● **To do**: Copy out word for word the lines of the records starting at the line that contains "Read this box" and ending at the line that contains "median 14.75, box", both included. Give nothing else.

● **Exercise material**:
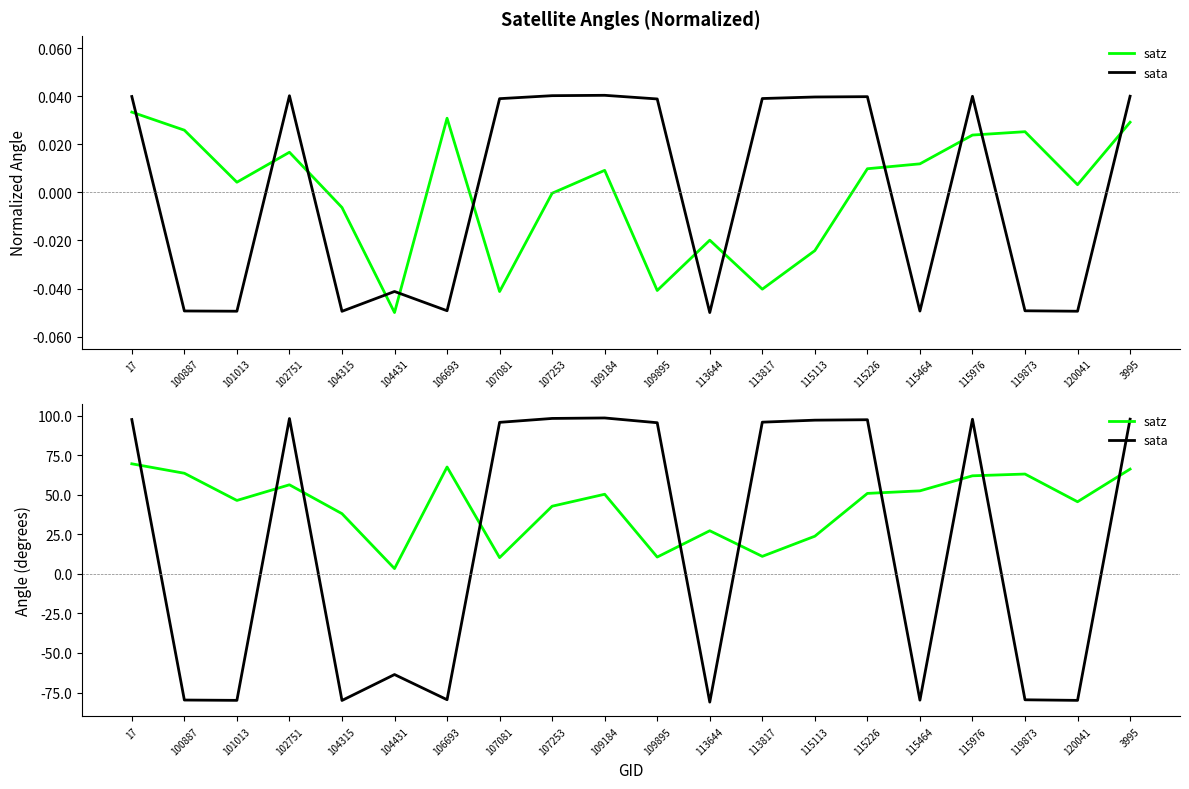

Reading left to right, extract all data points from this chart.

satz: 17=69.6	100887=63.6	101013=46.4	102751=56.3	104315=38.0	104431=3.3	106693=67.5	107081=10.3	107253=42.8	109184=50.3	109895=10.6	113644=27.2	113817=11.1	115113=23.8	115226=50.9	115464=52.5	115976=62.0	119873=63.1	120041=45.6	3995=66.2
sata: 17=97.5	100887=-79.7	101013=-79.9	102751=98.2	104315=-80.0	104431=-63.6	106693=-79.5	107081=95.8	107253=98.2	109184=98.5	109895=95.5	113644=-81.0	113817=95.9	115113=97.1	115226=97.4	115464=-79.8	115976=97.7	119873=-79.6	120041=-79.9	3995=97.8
...
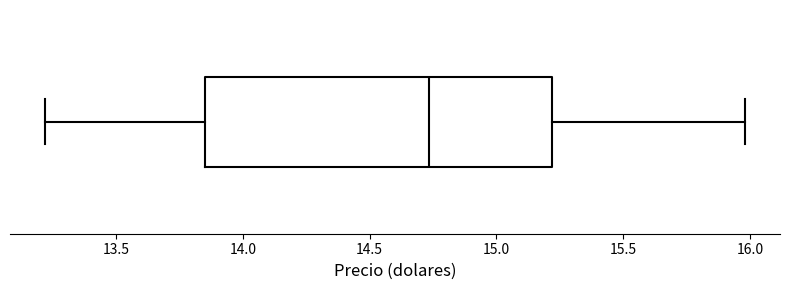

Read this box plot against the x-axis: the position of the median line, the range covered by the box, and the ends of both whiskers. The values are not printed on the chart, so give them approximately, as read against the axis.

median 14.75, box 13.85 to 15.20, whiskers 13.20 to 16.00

● **Your response**:
Read this box plot against the x-axis: the position of the median line, the range covered by the box, and the ends of both whiskers. The values are not printed on the chart, so give them approximately, as read against the axis.

median 14.75, box 13.85 to 15.20, whiskers 13.20 to 16.00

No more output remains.